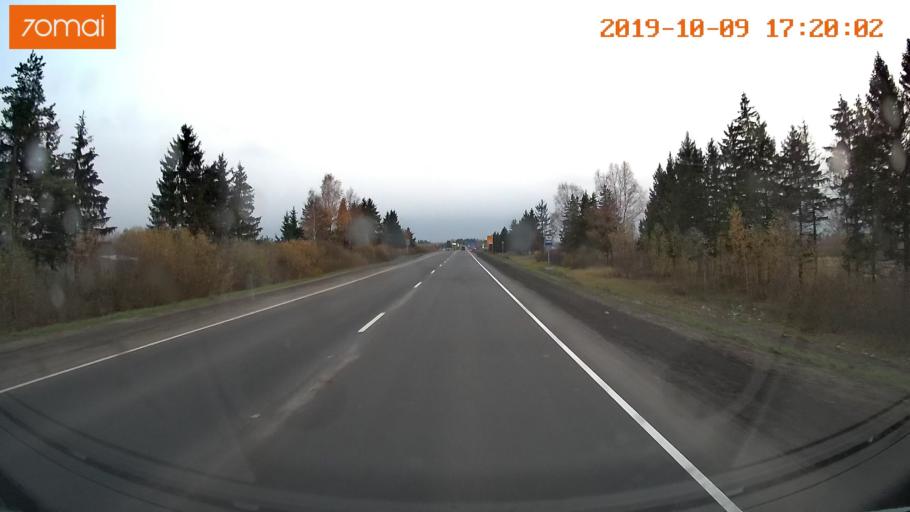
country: RU
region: Ivanovo
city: Furmanov
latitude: 57.2389
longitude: 41.1457
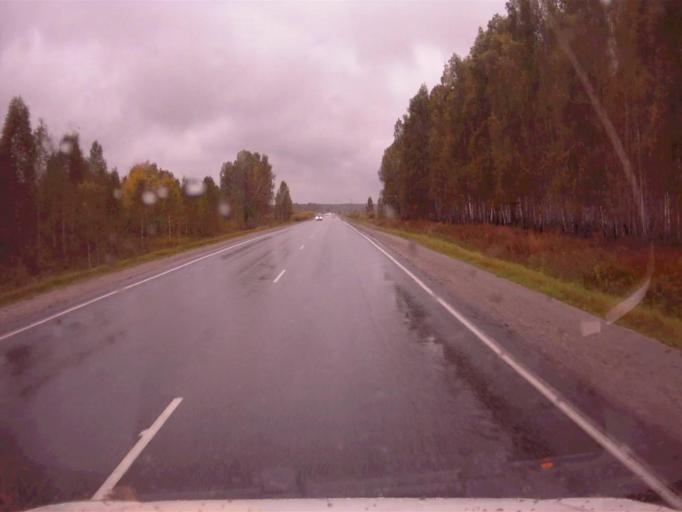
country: RU
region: Chelyabinsk
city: Argayash
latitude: 55.4789
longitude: 60.8216
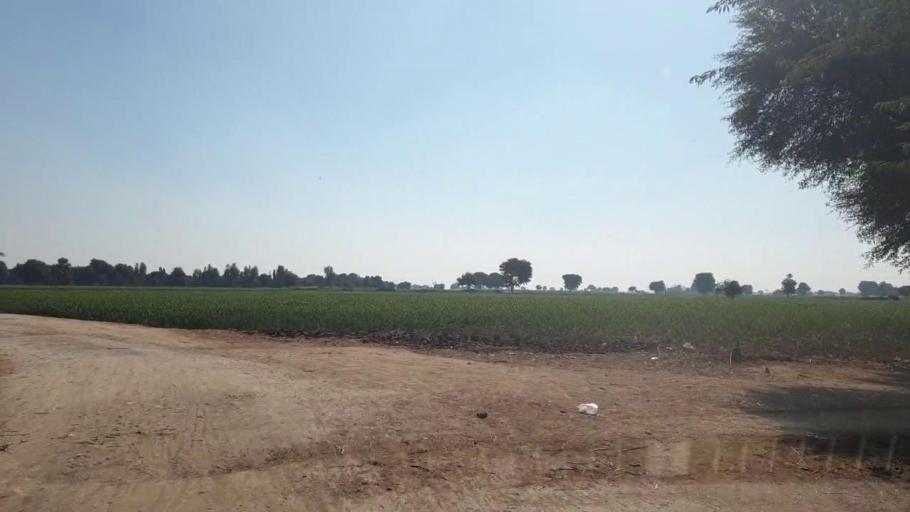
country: PK
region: Sindh
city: Shahpur Chakar
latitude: 26.1253
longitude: 68.6400
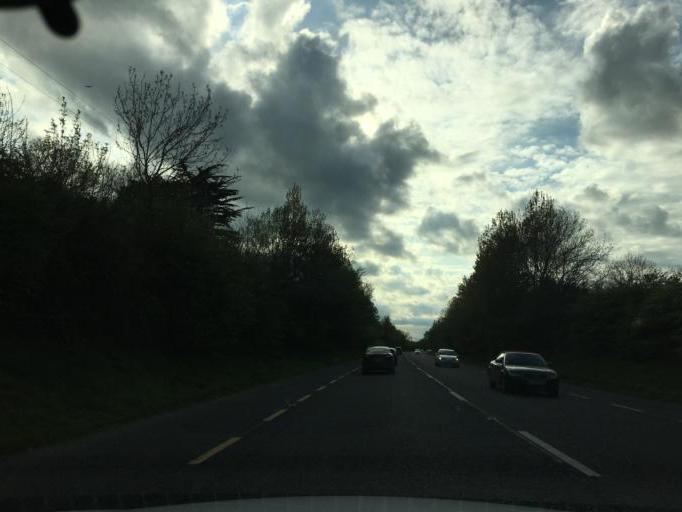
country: IE
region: Leinster
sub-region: Loch Garman
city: Loch Garman
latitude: 52.3384
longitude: -6.5511
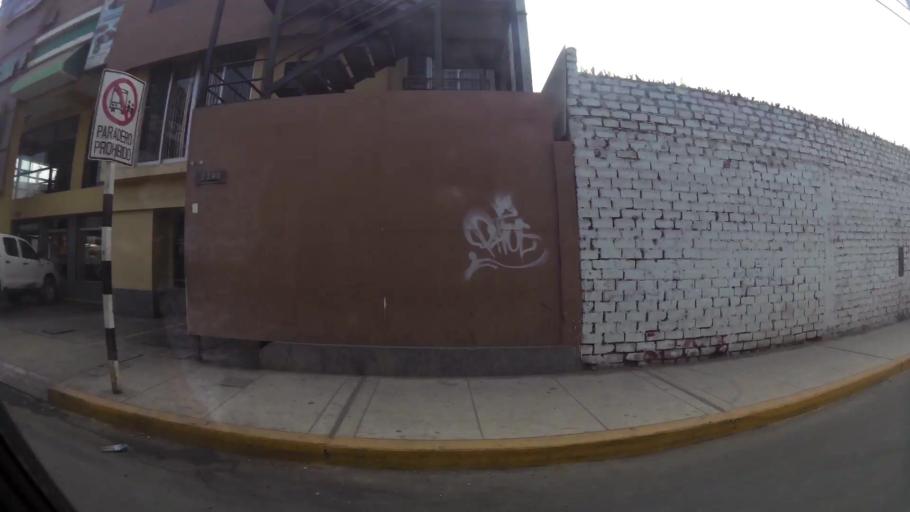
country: PE
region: La Libertad
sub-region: Provincia de Trujillo
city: Trujillo
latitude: -8.1225
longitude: -79.0222
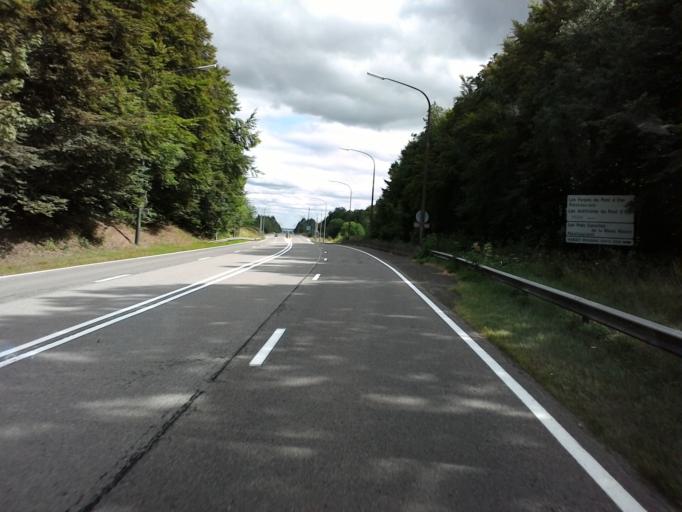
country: BE
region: Wallonia
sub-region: Province du Luxembourg
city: Martelange
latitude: 49.7895
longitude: 5.7430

• [Task to complete] Reproduce the lines above word for word, starting at the line containing "region: Chelyabinsk" and ending at the final line, both included. Leave the pictures out of your copy.

• [Exercise answer]
region: Chelyabinsk
city: Argayash
latitude: 55.4789
longitude: 60.8216
country: PK
region: Sindh
city: Shahpur Chakar
latitude: 26.1253
longitude: 68.6400
country: IE
region: Leinster
sub-region: Loch Garman
city: Loch Garman
latitude: 52.3384
longitude: -6.5511
country: PE
region: La Libertad
sub-region: Provincia de Trujillo
city: Trujillo
latitude: -8.1225
longitude: -79.0222
country: BE
region: Wallonia
sub-region: Province du Luxembourg
city: Martelange
latitude: 49.7895
longitude: 5.7430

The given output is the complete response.